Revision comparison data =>
┄┄┄┄┄┄

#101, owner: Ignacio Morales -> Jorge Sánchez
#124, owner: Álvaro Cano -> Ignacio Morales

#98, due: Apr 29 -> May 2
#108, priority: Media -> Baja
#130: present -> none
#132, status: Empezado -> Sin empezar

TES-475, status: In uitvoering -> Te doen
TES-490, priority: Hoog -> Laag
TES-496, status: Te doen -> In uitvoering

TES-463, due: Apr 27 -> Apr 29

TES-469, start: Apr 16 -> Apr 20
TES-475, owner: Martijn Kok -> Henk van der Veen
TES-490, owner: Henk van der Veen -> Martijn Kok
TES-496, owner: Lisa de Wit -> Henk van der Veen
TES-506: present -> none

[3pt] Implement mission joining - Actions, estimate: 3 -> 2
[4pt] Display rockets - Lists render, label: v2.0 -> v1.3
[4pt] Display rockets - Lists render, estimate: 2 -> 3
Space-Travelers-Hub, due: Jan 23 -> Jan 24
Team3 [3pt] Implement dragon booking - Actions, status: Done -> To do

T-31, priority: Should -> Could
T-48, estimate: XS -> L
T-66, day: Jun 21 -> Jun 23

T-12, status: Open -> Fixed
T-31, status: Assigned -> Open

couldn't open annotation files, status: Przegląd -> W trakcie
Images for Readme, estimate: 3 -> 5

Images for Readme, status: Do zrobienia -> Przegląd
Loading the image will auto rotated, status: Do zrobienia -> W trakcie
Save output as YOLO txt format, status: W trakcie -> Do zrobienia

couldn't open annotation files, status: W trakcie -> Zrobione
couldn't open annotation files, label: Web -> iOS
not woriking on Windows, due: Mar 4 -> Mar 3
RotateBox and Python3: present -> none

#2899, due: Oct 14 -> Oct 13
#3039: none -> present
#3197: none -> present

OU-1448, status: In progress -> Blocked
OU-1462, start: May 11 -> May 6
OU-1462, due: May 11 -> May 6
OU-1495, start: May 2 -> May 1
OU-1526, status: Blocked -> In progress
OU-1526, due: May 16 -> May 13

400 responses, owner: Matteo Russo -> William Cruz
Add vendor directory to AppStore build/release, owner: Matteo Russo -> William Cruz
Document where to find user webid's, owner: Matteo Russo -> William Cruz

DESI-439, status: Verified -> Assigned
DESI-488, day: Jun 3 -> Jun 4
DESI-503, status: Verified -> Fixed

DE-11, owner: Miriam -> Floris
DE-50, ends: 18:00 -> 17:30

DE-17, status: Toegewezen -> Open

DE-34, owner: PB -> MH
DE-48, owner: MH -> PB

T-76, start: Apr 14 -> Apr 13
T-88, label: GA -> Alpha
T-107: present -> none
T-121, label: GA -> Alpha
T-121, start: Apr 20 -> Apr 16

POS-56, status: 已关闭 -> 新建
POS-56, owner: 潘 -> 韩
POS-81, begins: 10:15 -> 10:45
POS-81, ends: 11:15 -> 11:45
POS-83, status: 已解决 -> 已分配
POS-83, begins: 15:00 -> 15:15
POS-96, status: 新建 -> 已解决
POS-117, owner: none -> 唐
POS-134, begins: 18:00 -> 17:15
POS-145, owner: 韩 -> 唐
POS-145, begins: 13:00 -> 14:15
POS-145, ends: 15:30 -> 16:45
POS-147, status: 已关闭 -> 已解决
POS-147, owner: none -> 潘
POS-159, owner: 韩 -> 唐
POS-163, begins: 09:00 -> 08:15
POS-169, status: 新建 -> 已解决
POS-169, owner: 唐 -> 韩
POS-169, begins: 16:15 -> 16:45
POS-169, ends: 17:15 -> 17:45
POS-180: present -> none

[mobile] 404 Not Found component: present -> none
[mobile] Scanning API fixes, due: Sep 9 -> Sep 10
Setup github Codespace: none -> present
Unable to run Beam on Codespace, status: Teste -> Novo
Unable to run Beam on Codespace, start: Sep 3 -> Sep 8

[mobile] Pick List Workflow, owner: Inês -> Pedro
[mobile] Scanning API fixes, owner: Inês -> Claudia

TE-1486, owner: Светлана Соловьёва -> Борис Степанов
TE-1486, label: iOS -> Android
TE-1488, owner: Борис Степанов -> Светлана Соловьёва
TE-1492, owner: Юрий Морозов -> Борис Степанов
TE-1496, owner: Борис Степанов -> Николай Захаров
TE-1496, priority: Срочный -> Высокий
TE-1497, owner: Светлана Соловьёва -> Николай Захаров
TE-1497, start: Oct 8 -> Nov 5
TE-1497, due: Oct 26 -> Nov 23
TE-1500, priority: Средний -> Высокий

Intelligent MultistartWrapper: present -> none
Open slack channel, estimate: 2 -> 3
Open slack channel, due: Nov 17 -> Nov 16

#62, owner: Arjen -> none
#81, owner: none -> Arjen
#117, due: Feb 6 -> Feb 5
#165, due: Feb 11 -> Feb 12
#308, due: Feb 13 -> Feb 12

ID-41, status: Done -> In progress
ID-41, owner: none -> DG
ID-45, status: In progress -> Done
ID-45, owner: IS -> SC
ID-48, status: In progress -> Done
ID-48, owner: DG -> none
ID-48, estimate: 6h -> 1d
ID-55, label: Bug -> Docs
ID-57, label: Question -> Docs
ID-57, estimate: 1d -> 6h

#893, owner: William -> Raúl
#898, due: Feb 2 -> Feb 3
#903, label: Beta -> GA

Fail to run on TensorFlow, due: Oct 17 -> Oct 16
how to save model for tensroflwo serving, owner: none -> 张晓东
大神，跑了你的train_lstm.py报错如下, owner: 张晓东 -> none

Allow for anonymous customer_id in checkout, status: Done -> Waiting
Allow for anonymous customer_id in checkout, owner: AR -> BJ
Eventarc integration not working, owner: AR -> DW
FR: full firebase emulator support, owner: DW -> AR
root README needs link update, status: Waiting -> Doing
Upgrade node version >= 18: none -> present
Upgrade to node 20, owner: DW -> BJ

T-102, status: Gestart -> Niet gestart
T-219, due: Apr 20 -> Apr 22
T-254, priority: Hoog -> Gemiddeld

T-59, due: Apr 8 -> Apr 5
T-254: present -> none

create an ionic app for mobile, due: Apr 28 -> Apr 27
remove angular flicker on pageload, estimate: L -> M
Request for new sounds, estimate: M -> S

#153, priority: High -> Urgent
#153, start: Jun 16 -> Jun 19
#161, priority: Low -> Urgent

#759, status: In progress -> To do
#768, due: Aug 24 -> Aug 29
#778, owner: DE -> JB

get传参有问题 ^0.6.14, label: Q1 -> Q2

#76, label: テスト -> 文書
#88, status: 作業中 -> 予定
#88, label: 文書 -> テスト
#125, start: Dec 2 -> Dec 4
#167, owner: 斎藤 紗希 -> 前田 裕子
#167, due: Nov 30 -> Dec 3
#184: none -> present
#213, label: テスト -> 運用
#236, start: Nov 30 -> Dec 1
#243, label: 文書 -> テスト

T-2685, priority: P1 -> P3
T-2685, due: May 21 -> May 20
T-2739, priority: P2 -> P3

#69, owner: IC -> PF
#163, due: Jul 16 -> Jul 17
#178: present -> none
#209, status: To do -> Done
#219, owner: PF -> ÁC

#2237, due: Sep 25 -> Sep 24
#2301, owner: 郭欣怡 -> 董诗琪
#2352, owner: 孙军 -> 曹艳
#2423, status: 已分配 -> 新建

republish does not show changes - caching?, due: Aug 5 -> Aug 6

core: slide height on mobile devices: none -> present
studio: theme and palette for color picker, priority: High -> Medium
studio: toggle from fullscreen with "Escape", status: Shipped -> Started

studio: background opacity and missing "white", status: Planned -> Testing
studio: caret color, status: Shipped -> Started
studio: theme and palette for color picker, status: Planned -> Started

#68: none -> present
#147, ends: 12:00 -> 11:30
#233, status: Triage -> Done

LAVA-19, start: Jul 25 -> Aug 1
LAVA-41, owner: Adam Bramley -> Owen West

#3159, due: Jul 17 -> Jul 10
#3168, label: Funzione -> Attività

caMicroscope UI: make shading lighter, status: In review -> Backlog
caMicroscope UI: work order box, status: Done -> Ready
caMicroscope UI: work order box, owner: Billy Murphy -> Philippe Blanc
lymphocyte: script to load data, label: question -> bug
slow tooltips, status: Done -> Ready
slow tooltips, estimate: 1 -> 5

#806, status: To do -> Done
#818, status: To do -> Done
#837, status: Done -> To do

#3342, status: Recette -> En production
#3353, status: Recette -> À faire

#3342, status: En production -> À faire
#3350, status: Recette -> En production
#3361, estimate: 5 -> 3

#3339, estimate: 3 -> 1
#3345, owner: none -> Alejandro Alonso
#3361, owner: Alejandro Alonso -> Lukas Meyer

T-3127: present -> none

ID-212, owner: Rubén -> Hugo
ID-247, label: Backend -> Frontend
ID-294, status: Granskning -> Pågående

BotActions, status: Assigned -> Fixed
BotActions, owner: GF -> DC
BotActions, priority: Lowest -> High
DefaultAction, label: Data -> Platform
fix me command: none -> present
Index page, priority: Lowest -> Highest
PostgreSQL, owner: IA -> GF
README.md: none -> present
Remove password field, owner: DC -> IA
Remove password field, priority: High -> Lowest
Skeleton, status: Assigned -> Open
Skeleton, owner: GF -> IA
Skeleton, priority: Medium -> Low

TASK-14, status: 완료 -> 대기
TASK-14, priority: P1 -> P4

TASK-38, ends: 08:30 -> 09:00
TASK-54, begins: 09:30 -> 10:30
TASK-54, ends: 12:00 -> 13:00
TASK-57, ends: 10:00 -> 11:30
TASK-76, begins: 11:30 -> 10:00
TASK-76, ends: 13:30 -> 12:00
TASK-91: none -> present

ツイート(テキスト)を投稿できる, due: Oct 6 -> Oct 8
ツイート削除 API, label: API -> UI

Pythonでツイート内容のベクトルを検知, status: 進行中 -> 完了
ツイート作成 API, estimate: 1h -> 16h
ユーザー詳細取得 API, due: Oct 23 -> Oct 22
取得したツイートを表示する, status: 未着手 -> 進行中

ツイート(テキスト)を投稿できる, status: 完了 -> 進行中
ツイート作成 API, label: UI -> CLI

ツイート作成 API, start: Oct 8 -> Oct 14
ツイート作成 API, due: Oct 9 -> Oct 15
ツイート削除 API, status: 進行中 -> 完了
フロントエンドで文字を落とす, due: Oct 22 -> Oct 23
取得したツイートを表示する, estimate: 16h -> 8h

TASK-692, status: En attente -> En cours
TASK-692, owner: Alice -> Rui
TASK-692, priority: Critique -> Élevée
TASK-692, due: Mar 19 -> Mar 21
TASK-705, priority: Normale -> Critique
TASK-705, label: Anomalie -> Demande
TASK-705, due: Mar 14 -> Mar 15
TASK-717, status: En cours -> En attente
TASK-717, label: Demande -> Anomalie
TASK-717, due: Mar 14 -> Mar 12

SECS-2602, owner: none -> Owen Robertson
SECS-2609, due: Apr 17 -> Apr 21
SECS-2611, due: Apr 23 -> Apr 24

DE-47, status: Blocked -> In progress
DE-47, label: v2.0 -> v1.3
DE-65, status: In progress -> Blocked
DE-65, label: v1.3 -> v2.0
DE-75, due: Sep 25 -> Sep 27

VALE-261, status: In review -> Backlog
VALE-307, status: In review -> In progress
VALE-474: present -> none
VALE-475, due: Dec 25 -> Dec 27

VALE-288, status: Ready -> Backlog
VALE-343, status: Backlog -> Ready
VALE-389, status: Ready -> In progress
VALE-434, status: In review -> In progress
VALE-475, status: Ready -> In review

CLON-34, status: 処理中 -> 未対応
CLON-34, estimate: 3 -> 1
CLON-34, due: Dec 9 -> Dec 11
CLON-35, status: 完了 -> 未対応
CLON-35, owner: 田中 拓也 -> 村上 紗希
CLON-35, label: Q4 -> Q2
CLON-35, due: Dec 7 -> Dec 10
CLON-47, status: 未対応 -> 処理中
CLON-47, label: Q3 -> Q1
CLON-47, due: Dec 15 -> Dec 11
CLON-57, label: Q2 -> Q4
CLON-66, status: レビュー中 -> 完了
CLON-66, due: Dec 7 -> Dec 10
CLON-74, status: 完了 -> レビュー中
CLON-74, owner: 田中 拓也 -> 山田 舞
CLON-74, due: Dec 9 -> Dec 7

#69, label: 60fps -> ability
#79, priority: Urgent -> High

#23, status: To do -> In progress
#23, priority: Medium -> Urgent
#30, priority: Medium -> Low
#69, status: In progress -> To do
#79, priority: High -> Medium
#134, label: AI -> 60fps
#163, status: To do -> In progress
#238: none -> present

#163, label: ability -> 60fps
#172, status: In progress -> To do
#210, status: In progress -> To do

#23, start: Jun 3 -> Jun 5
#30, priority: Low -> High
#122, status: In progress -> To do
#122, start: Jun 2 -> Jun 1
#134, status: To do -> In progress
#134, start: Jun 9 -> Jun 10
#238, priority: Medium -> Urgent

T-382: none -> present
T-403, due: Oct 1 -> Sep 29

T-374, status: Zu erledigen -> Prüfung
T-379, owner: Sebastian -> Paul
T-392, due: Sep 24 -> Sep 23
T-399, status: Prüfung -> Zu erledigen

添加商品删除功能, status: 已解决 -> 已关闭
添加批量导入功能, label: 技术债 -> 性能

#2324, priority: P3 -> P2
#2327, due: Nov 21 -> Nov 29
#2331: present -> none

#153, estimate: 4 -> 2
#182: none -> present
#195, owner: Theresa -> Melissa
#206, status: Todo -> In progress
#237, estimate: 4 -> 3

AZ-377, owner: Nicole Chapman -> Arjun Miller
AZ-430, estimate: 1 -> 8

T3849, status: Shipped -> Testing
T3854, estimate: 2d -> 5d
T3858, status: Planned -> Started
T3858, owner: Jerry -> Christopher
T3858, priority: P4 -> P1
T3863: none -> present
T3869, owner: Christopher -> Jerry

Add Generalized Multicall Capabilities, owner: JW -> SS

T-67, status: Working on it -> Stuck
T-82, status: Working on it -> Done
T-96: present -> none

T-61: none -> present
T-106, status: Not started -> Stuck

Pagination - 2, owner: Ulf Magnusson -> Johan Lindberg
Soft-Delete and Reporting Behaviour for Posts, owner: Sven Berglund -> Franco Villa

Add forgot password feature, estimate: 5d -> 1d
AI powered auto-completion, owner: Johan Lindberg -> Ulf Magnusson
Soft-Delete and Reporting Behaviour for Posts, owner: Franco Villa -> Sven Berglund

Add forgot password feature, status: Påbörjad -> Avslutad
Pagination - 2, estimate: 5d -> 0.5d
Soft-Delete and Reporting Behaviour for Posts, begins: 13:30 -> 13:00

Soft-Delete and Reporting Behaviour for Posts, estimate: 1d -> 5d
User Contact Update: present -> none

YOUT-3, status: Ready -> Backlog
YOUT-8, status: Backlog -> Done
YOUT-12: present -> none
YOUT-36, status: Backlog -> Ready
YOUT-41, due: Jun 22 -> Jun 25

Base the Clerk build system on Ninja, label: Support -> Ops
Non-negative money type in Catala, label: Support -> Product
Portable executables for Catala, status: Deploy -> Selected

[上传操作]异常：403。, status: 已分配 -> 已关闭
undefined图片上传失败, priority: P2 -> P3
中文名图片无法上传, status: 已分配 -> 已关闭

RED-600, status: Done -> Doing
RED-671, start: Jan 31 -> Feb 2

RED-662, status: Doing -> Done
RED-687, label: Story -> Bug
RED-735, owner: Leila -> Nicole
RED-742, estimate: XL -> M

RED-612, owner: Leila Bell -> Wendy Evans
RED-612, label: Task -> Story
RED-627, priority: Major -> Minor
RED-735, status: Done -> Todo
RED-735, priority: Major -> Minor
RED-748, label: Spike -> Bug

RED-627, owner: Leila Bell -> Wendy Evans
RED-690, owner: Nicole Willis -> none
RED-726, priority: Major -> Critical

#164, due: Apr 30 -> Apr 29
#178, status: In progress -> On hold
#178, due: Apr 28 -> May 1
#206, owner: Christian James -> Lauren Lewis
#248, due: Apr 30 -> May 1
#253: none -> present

┄┄┄┄┄┄

PROBLEM TO WORK ON => From the data above, output exactly the lines between the one containing "VALE-475, due: Dec 25 -> Dec 27" and the one containing "#30, priority: Medium -> Low", counting both of them.

EXPECTED ANSWER =>
VALE-475, due: Dec 25 -> Dec 27

VALE-288, status: Ready -> Backlog
VALE-343, status: Backlog -> Ready
VALE-389, status: Ready -> In progress
VALE-434, status: In review -> In progress
VALE-475, status: Ready -> In review

CLON-34, status: 処理中 -> 未対応
CLON-34, estimate: 3 -> 1
CLON-34, due: Dec 9 -> Dec 11
CLON-35, status: 完了 -> 未対応
CLON-35, owner: 田中 拓也 -> 村上 紗希
CLON-35, label: Q4 -> Q2
CLON-35, due: Dec 7 -> Dec 10
CLON-47, status: 未対応 -> 処理中
CLON-47, label: Q3 -> Q1
CLON-47, due: Dec 15 -> Dec 11
CLON-57, label: Q2 -> Q4
CLON-66, status: レビュー中 -> 完了
CLON-66, due: Dec 7 -> Dec 10
CLON-74, status: 完了 -> レビュー中
CLON-74, owner: 田中 拓也 -> 山田 舞
CLON-74, due: Dec 9 -> Dec 7

#69, label: 60fps -> ability
#79, priority: Urgent -> High

#23, status: To do -> In progress
#23, priority: Medium -> Urgent
#30, priority: Medium -> Low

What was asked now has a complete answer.